─── 本文

浜松市のホームページでは、課税されている方が亡くなった場合や土地・建物などの相続が発生した場合に手続きが必要であることを案内しています。ご存じのとおり、相続が発生した場合、被相続人(亡くなられた方)が地主だった場合は相続財産額が大きくなる傾向があります。不動産をはじめとする大切な財産を円満な形でしっかりと相続人(財産を受け取る方)に引き継ぐためには、生前からの相続対策が不可欠です。

そこで本コラムでは、地主の方が相続対策で気をつけるべきポイントについて、ベリーベスト法律事務所 浜松オフィスの弁護士が解説します。

1、地主が円満に遺産相続するための対策方法

まず、基本的な相続対策について紹介します。

  1. (1)財産の分割や組み換え

    まずは、金融資産や不動産など多様な相続財産について調査を行い、どのような財産が、どこに、どのくらいあるのかをしっかりと把握します。この段階で財産の一覧表を作っておくことをおすすめします。

──────

• _やること_
本文では、相続財産を調査して把握する段階で何を作っておくことをすすめていますか?

─── 提供資料

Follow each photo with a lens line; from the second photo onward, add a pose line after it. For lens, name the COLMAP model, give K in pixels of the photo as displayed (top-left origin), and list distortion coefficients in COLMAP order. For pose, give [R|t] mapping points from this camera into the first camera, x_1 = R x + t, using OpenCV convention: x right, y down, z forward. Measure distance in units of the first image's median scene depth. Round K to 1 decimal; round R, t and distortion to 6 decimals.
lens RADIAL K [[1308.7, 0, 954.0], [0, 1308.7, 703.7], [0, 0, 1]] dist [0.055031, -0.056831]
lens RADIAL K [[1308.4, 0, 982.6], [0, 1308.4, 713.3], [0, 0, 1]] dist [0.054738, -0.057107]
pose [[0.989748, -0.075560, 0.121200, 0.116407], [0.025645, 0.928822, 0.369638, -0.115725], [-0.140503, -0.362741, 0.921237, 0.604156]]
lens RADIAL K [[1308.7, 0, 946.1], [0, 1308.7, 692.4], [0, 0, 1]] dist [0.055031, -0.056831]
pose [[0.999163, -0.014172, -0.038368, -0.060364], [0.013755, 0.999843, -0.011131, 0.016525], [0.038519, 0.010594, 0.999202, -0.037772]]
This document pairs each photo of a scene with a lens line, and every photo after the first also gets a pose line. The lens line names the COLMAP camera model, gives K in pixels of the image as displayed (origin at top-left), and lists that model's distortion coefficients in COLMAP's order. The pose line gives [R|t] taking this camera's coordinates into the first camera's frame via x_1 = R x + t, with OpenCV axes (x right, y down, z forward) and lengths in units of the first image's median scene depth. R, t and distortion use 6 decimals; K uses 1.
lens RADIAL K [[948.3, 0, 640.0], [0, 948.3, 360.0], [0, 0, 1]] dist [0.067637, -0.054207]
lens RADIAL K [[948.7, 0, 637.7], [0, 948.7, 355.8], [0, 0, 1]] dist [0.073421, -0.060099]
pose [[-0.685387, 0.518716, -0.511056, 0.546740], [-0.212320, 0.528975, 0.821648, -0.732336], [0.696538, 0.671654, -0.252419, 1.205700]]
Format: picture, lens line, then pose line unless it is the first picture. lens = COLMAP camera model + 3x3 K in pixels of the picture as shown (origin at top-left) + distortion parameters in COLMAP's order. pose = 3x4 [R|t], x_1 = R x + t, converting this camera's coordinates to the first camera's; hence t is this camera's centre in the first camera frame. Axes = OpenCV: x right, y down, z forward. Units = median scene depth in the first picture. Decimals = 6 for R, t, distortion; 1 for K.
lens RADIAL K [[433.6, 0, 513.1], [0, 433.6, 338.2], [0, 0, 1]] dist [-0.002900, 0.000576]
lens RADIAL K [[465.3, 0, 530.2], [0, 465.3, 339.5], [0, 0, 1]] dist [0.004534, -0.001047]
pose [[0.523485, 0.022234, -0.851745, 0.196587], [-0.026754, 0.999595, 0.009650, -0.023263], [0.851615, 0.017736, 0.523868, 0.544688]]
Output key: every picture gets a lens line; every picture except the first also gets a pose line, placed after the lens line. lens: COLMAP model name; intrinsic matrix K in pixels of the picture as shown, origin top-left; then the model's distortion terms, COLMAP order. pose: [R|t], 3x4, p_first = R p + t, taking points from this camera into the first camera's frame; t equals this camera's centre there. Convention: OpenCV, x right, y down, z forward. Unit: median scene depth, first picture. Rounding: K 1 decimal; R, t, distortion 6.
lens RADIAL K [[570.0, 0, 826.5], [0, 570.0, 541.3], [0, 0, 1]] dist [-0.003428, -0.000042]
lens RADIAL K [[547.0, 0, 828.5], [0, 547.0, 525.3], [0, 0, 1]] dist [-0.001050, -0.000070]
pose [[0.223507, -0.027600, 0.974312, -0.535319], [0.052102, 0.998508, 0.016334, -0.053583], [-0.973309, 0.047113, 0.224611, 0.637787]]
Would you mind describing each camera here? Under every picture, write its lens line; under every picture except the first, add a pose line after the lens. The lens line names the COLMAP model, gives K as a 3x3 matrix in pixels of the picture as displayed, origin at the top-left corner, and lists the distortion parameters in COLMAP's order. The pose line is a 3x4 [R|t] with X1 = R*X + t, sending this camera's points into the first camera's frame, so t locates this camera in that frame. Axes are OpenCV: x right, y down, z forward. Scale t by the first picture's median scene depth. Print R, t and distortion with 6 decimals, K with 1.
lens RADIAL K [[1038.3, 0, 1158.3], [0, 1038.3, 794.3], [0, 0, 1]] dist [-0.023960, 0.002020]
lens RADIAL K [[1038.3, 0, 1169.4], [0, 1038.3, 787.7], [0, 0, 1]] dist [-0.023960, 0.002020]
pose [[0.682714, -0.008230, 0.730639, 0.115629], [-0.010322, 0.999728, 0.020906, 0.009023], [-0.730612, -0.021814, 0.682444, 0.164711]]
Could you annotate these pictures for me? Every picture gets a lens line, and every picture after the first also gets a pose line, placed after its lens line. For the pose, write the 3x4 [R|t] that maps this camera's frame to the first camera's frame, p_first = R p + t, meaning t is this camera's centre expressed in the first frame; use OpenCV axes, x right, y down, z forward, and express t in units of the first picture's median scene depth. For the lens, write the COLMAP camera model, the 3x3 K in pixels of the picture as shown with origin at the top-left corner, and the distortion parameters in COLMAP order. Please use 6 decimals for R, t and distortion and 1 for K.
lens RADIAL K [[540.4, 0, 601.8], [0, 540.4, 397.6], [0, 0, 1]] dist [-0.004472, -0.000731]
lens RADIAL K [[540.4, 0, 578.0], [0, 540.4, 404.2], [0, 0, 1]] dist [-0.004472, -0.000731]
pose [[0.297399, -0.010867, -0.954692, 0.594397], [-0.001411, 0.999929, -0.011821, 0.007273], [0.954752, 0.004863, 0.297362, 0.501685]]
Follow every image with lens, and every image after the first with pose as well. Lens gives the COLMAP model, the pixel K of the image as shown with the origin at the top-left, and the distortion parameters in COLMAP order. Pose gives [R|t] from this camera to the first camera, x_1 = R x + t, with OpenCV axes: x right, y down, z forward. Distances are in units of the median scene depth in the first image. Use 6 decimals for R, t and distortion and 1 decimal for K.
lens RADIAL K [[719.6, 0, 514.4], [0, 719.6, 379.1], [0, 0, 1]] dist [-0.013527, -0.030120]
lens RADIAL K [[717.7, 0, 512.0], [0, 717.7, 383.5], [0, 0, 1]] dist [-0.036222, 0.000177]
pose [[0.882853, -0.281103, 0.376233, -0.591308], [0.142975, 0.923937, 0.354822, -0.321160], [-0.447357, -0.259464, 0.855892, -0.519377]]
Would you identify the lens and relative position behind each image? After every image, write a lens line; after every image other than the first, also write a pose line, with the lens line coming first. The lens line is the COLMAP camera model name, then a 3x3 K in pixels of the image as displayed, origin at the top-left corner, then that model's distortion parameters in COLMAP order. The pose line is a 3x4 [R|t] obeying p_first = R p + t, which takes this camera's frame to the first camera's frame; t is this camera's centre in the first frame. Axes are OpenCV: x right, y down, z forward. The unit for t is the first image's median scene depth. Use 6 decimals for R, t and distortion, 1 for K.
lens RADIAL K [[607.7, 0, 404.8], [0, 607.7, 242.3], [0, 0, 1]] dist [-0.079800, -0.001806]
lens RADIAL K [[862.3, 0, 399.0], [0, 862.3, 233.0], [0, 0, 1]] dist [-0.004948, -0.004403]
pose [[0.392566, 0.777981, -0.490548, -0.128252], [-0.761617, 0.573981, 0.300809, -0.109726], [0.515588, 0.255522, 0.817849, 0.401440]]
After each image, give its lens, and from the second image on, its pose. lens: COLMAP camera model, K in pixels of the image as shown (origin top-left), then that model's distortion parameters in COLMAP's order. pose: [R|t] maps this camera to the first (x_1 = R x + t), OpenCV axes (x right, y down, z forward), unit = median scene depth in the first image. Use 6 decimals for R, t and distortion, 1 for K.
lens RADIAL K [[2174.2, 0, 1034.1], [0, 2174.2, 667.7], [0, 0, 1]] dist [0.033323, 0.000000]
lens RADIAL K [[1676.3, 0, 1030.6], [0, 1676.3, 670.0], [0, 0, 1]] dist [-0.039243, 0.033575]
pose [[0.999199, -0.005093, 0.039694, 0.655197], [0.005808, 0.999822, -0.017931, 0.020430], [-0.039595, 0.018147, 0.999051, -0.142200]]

──────

• _解答_
財産の一覧表です。